Compte inactif : Une banque condamnée à restituer des agios cumulés sur 8 ans

Un client paie indument des agios comptabilisés par son ancienne banque sur un compte inactif. Il en obtient le remboursement, en plaidant la bonne foi et l'ignorance de la loi. Un cas d'école.

Compte inactif : Une banque condamnée à restituer des agios cumulés sur 8 ans

Le 29 septembre 2021 à 16h16

Modifié 29 septembre 2021 à 16h59

Un client paie indument des agios comptabilisés par son ancienne banque sur un compte inactif. Il en obtient le remboursement, en plaidant la bonne foi et l'ignorance de la loi. Un cas d'école.

Se faire rembourser une somme indûment payée à sa banque, c’est possible. Au tribunal de Tiflet, le sujet a été traité à l’occasion d’un litige opposant une banque à un ancien client. Ce dernier lui avait réglé des frais générés par un compte bancaire inactif pendant 8 ans !

Le jugement a été rendu le 23 septembre. La requête a été déposée une année plus tôt. Le requérant y a réclamé la condamnation de la banque à lui restituer 6.149 DH. Cette somme correspond à des agios et intérêts cumulés, sur un compte qu’il a cessé d’utiliser depuis décembre 2010. Il avait alors réglé définitivement un emprunt, opération attestée par une mainlevée de la banque.

Juillet 2019, le même client recevra une mise en demeure de sa banque. L’établissement réclame le règlement de la somme comptabilisée entretemps. L’intéressé s’exécute et procède au paiement via un chèque. Devant le juge, il explique qu’il a payé les 6.149 DH de « bonne foi ». C’est qu’à cette époque, il n’était pas « au courant de ses droits ». Mais lesquels ?

Juridiquement, l’abandon d’un compte bancaire pour une durée d’une année entraîne sa clôture automatique. La fermeture n’est pas tributaire d’une demande initiée par le client. C’est une obligation qui pèse sur la banque. Cette règle est applicable depuis la modification du code de commerce en 2014. Son article 503 dispose :

« Si le client cesse d’alimenter son compte pendant la durée d’une année à compter de la date du dernier solde débiteur inscrit en compte, ledit compte doit prendre fin à l’initiative de la banque.

« Dans ce cas, la banque doit, avant la clôture du compte, notifier au client cette clôture, par une lettre recommandée transmise à sa dernière adresse déclarée à son agence bancaire. Si le client n’a pas exprimé sa volonté de garder son compte dans un délai de 60 jours à compter de la date de la notification, le compte est réputé clôturé, après expiration de ce délai. »

En réglant les agios, le client ignorait ces dispositions. Son avocat demande la condamnation de la banque à restituer les montants en question. La banque rétorquera que la dernière opération date du 27 juillet 2019, correspondant au paiement des 6.149 DH réclamée. Une somme que le client a payée « de son plein gré », affirme la défense.

Qu’en dit le juge ?  En analysant les pièces du dossier, il constate, d’abord, que le compte n’a enregistré aucun flux entre décembre 2010 et juillet 2019. Cette période a généré des frais et intérêts de 6.149 DH, réclamés ensuite par la banque.

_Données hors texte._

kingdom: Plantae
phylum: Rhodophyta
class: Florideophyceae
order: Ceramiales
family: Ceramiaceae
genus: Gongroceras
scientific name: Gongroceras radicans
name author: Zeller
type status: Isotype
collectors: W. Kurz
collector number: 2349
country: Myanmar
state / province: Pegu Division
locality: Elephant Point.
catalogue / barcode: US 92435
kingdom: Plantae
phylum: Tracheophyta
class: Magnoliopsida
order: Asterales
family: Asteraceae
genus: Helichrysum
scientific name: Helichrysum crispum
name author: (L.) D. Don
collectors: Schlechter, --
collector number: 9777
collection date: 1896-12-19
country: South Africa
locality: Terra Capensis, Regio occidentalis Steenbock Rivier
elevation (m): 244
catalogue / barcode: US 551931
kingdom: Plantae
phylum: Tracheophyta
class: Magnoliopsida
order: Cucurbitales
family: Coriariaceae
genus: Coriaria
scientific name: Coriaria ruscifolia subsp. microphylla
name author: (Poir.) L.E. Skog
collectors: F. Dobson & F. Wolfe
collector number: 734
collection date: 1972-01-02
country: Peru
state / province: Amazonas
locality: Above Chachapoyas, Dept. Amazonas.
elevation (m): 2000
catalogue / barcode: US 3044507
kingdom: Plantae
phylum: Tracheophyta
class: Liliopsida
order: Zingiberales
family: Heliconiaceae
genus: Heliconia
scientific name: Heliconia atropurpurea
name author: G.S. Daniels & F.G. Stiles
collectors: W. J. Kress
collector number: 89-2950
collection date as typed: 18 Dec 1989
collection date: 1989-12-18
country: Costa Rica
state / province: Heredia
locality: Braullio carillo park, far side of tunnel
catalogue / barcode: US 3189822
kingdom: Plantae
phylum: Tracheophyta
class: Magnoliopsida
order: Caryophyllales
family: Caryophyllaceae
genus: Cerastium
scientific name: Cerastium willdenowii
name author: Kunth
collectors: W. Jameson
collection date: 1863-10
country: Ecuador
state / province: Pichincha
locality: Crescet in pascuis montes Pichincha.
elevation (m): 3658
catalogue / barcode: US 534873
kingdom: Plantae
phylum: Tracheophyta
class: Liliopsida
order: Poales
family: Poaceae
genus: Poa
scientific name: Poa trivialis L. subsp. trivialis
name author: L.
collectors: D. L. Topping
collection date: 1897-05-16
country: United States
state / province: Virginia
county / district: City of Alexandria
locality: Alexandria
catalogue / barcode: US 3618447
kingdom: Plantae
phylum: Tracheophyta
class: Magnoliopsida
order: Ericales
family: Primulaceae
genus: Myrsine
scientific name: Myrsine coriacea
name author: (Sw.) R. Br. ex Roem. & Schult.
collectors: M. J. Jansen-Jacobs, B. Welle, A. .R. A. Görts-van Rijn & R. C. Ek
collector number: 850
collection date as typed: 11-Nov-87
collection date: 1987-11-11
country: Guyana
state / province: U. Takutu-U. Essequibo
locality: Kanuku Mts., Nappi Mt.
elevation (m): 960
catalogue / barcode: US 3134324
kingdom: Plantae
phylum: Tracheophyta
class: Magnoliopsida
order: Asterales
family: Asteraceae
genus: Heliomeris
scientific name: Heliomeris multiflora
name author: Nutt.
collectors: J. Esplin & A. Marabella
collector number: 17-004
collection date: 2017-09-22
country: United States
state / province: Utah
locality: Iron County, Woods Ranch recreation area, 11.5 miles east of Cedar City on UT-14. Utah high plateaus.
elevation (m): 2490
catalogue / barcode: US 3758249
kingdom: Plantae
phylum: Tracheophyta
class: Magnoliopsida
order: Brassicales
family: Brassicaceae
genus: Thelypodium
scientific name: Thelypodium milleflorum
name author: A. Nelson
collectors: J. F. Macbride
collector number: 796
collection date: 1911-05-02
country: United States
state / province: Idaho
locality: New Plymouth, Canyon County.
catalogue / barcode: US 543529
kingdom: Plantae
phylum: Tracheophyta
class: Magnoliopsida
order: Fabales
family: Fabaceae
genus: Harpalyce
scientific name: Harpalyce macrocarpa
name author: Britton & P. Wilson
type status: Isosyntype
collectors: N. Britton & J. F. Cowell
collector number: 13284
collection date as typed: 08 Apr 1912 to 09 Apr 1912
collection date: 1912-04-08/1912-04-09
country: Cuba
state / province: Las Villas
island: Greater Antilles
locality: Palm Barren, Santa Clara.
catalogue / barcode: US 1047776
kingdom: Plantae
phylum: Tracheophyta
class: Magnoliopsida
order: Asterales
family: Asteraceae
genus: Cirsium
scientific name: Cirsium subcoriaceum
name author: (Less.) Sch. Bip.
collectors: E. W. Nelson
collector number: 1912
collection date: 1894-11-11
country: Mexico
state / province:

Or, l’établissement n’a fermé le compte qu’après le paiement de cette somme. Il « n’a pas clôturé le compte après le délai d’un an suivant le dernier solde débiteur et n’a pas non plus notifié le client, tel que le veut l’article 503 du code de commerce », estime le tribunal.

En omettant cette procédure pour un compte abandonné entre 2010 et 2019, la banque « engage sa responsabilité ». Sa défense en devient « inaudible », tranche le jugement.

Le client, lui, a réglé une créance qui n’avait pas lieu d’être. En droit, cela s’appelle « le paiement de l’indu », une notion encadrée par le sacro-saint Dahir des obligations et des contrats. Son article 68 énonce que « celui qui, se croyant débiteur, par une erreur de droit ou de fait, a payé ce qu’il ne devait pas, a le droit de répétition contre celui auquel il a payé ».

Autrement dit, l’intéressé peut demander le remboursement d’une somme payée même par méprise d’une disposition légale. Seule la « mauvaise foi » peut court-circuiter ce principe. Ici, on écarte indirectement la fiction selon laquelle « nul n’est censé ignorer la loi ».

Résultat, la banque s’est vu condamnée à restituer la somme perçue indûment auprès de son ancien client. Un jugement revêtu de la formule exécutoire.